Beginning in the 1970s, the banking industry was extensively deregulated. Other financial intermediaries, such as broker-dealers, hedge funds, and money-market funds, were permitted to offer close substitutes for services provided by commercial banks, and restrictions on banking were loosened so that the banks could fight back against their new competitors. The deregulation program was complete by 1999, when the Glass-Steagall Act, separating investment and commercial banking, was repealed. However, the Bush Administration, as part of its general free-market philosophy, instituted a regime of regulatory laxity that included bank and securities regulation. This laxity, along with the Federal Reserve's error in depressing interest rates in the early 2000s, contributed to precipitating the banking collapse and the ensuing depression in which we find ourselves.
A natural response is to tighten up regulation. In the case of commercial banks, this would not require new legislation. The bank regulators have virtually plenary control over banks: thus the crack "what does a bank say when a regulator tells it to jump?" Answer: "How high"? Burned by the banking collapse and employed by an Administration less complacent about the self-correcting character of financial competition than the Bush Administration, current regulators will not allow banks to take risks though, paradoxically, may compel them to in order to increase the amount of money in circulation and thus stimulate economic activity. The banks, being undercapitalized, are afraid to make risky loans; they thus don't have to be prevented from taking them, at least in the near term. The current complaint about the banks is that they are hoarding cash--that they are excessively risk averse--and thus are failing to provide the credit that the economy needs in order to recover. To tighten regulation of banks at this point would thus not only be a case of closing the barn door after the horses have escaped, but also would undermine the government's policy of encouraging banks to lend.

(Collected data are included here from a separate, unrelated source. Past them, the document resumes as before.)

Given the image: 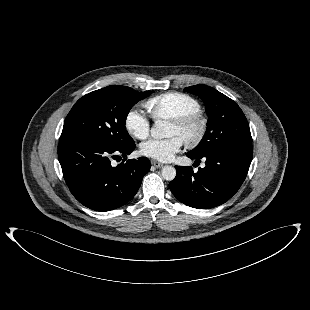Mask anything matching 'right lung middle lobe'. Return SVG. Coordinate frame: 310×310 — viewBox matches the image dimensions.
<instances>
[{"instance_id": "dd1d6c3e", "label": "right lung middle lobe", "mask_w": 310, "mask_h": 310, "mask_svg": "<svg viewBox=\"0 0 310 310\" xmlns=\"http://www.w3.org/2000/svg\"><path fill=\"white\" fill-rule=\"evenodd\" d=\"M151 92H137L126 86L111 85L79 99L68 113L61 141L93 140L125 146L133 139L128 134L125 121L130 109Z\"/></svg>"}]
</instances>
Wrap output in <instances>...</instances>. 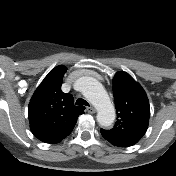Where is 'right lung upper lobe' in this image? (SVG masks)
<instances>
[{
    "label": "right lung upper lobe",
    "mask_w": 176,
    "mask_h": 176,
    "mask_svg": "<svg viewBox=\"0 0 176 176\" xmlns=\"http://www.w3.org/2000/svg\"><path fill=\"white\" fill-rule=\"evenodd\" d=\"M65 66L50 71L34 92L29 106L30 129L34 136L45 143H58L73 130L83 106H75L73 96L61 90Z\"/></svg>",
    "instance_id": "obj_1"
}]
</instances>
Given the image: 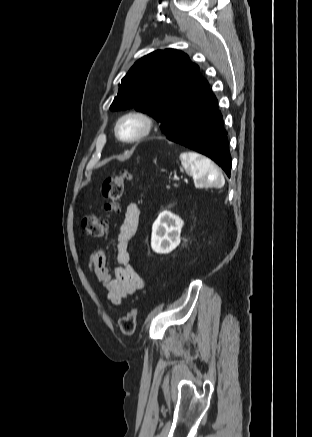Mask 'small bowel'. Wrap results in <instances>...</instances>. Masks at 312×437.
Here are the masks:
<instances>
[{"label":"small bowel","instance_id":"small-bowel-1","mask_svg":"<svg viewBox=\"0 0 312 437\" xmlns=\"http://www.w3.org/2000/svg\"><path fill=\"white\" fill-rule=\"evenodd\" d=\"M140 209L137 203L126 206L123 221L115 237L117 262L112 272L107 266V254L102 248L96 249L90 256L88 268L99 284L107 289V298L114 305H120L129 295L144 286L142 277L130 263L129 243L139 224Z\"/></svg>","mask_w":312,"mask_h":437}]
</instances>
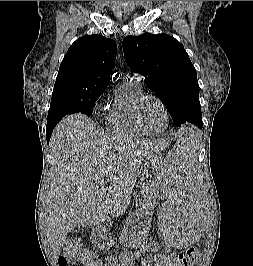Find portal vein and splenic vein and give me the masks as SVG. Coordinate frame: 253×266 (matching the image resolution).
Returning a JSON list of instances; mask_svg holds the SVG:
<instances>
[{"label": "portal vein and splenic vein", "mask_w": 253, "mask_h": 266, "mask_svg": "<svg viewBox=\"0 0 253 266\" xmlns=\"http://www.w3.org/2000/svg\"><path fill=\"white\" fill-rule=\"evenodd\" d=\"M106 182H109V179H106Z\"/></svg>", "instance_id": "portal-vein-and-splenic-vein-1"}]
</instances>
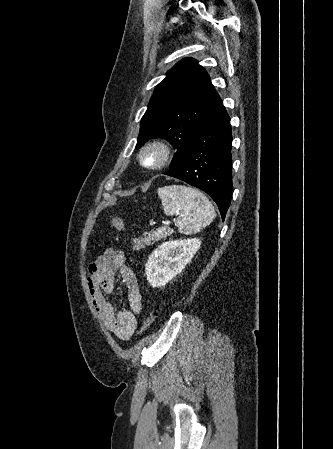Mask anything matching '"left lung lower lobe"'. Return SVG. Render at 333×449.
<instances>
[{
  "instance_id": "obj_1",
  "label": "left lung lower lobe",
  "mask_w": 333,
  "mask_h": 449,
  "mask_svg": "<svg viewBox=\"0 0 333 449\" xmlns=\"http://www.w3.org/2000/svg\"><path fill=\"white\" fill-rule=\"evenodd\" d=\"M232 132L220 97L200 125L183 163L164 174L205 191L218 205L224 220L231 201Z\"/></svg>"
}]
</instances>
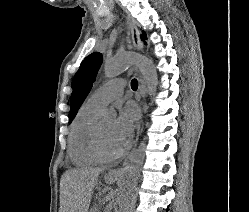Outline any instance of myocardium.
<instances>
[{
    "mask_svg": "<svg viewBox=\"0 0 249 212\" xmlns=\"http://www.w3.org/2000/svg\"><path fill=\"white\" fill-rule=\"evenodd\" d=\"M93 146L97 156L104 162H112L119 159L122 156V153H109L107 152L101 142L100 137V123L96 122L92 134Z\"/></svg>",
    "mask_w": 249,
    "mask_h": 212,
    "instance_id": "obj_1",
    "label": "myocardium"
}]
</instances>
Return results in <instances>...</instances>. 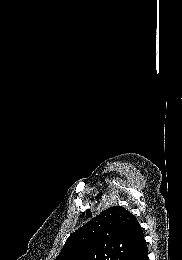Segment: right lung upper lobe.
<instances>
[{"instance_id": "obj_1", "label": "right lung upper lobe", "mask_w": 182, "mask_h": 260, "mask_svg": "<svg viewBox=\"0 0 182 260\" xmlns=\"http://www.w3.org/2000/svg\"><path fill=\"white\" fill-rule=\"evenodd\" d=\"M145 244L136 217L114 206L71 234L56 260H127Z\"/></svg>"}]
</instances>
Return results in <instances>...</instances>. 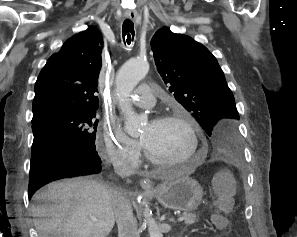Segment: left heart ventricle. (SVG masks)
<instances>
[{
	"instance_id": "b2bd125f",
	"label": "left heart ventricle",
	"mask_w": 297,
	"mask_h": 237,
	"mask_svg": "<svg viewBox=\"0 0 297 237\" xmlns=\"http://www.w3.org/2000/svg\"><path fill=\"white\" fill-rule=\"evenodd\" d=\"M140 139L144 146L162 160H178L191 152V139L179 123L153 122L144 126Z\"/></svg>"
}]
</instances>
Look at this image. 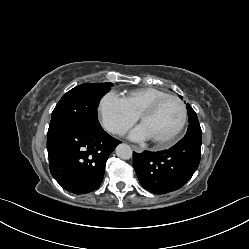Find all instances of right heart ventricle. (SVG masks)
Listing matches in <instances>:
<instances>
[{"label":"right heart ventricle","instance_id":"right-heart-ventricle-1","mask_svg":"<svg viewBox=\"0 0 249 249\" xmlns=\"http://www.w3.org/2000/svg\"><path fill=\"white\" fill-rule=\"evenodd\" d=\"M166 92L156 88H138L122 94L121 98L129 110L137 116L143 108L153 101L167 96Z\"/></svg>","mask_w":249,"mask_h":249}]
</instances>
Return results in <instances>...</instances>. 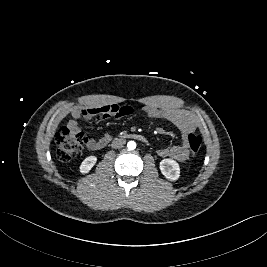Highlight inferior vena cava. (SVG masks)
I'll return each mask as SVG.
<instances>
[{
  "label": "inferior vena cava",
  "mask_w": 267,
  "mask_h": 267,
  "mask_svg": "<svg viewBox=\"0 0 267 267\" xmlns=\"http://www.w3.org/2000/svg\"><path fill=\"white\" fill-rule=\"evenodd\" d=\"M125 142H126V141H125L124 139H120V138L115 139V140L112 142V147H113L114 149L122 148L123 145L125 144Z\"/></svg>",
  "instance_id": "obj_1"
}]
</instances>
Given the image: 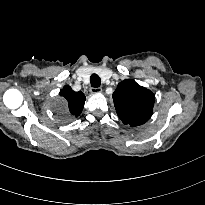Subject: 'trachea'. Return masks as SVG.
<instances>
[{"instance_id": "1", "label": "trachea", "mask_w": 205, "mask_h": 205, "mask_svg": "<svg viewBox=\"0 0 205 205\" xmlns=\"http://www.w3.org/2000/svg\"><path fill=\"white\" fill-rule=\"evenodd\" d=\"M91 86L96 88L101 84V79L97 74H92L90 77Z\"/></svg>"}]
</instances>
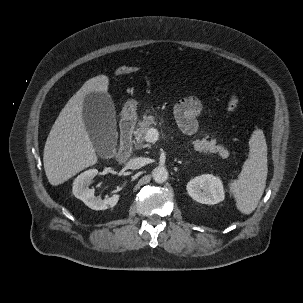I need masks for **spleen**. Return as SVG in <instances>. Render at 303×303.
<instances>
[{
	"instance_id": "1",
	"label": "spleen",
	"mask_w": 303,
	"mask_h": 303,
	"mask_svg": "<svg viewBox=\"0 0 303 303\" xmlns=\"http://www.w3.org/2000/svg\"><path fill=\"white\" fill-rule=\"evenodd\" d=\"M249 147V157L244 162L238 179L229 183L237 209L243 214H250L256 209L266 186L267 144L261 129L253 131Z\"/></svg>"
}]
</instances>
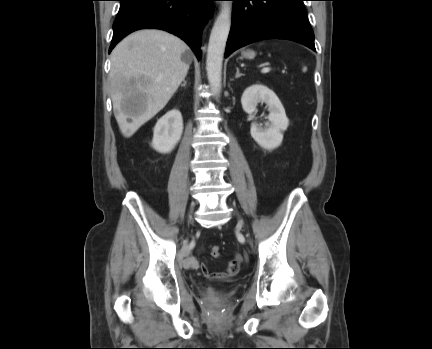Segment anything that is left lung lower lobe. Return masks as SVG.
Here are the masks:
<instances>
[{
	"label": "left lung lower lobe",
	"instance_id": "0a47b994",
	"mask_svg": "<svg viewBox=\"0 0 432 349\" xmlns=\"http://www.w3.org/2000/svg\"><path fill=\"white\" fill-rule=\"evenodd\" d=\"M233 20L225 57L263 39H286L315 51L314 34L304 9L305 0H231Z\"/></svg>",
	"mask_w": 432,
	"mask_h": 349
}]
</instances>
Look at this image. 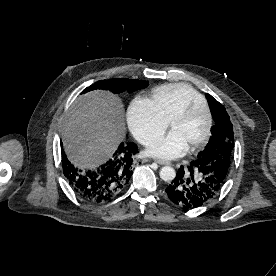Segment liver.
<instances>
[{
    "label": "liver",
    "mask_w": 276,
    "mask_h": 276,
    "mask_svg": "<svg viewBox=\"0 0 276 276\" xmlns=\"http://www.w3.org/2000/svg\"><path fill=\"white\" fill-rule=\"evenodd\" d=\"M122 101L95 90L77 98L63 123V146L68 159L81 169H93L116 151L125 136Z\"/></svg>",
    "instance_id": "liver-1"
}]
</instances>
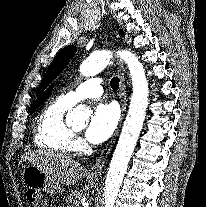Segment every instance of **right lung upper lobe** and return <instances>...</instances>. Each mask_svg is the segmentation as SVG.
I'll return each mask as SVG.
<instances>
[{
	"instance_id": "right-lung-upper-lobe-1",
	"label": "right lung upper lobe",
	"mask_w": 206,
	"mask_h": 207,
	"mask_svg": "<svg viewBox=\"0 0 206 207\" xmlns=\"http://www.w3.org/2000/svg\"><path fill=\"white\" fill-rule=\"evenodd\" d=\"M52 88H53V85L34 102L31 109L37 108L40 105H42L44 103V101L47 99V97L50 95Z\"/></svg>"
}]
</instances>
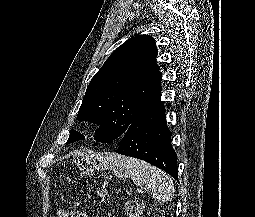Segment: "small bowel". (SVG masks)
Wrapping results in <instances>:
<instances>
[{"label":"small bowel","instance_id":"1","mask_svg":"<svg viewBox=\"0 0 255 217\" xmlns=\"http://www.w3.org/2000/svg\"><path fill=\"white\" fill-rule=\"evenodd\" d=\"M76 217H88V215L84 212H80V213L77 214Z\"/></svg>","mask_w":255,"mask_h":217}]
</instances>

The most challenging issue of financial re-regulation is bringing the nonbank financial intermediaries under the regulatory umbrella, in order to prevent effective bank regulation from simply shifting ever more financial intermediation to firms not shackled by regulation. One can imagine imposing capital requirements, leverage limitations, or even reserve requirements, on nonbank financial intermediaries. But this would require an elaborate regulatory apparatus that would cost a lot and, more important, might be ineffectual because of the complexity of modern finance and the heterogeneity of the nonbank intermediaries. I would prefer to see, at least as an initial step, requiring greater regulation of specific financial instruments, in particular credit-default swaps, which are at present unregulated credit-insurance undertakings often with no backing in the form of either reserves or collateral. Financial intermediaries find themselves both issuers and purchasers of such swaps (that is, both insurers and insureds), and because the swaps are not traded on an exchange, are not standardized, and are not regulated to assure that the issuer can honor his undertaking, they have been a source of debilitating uncertainty in the present crisis.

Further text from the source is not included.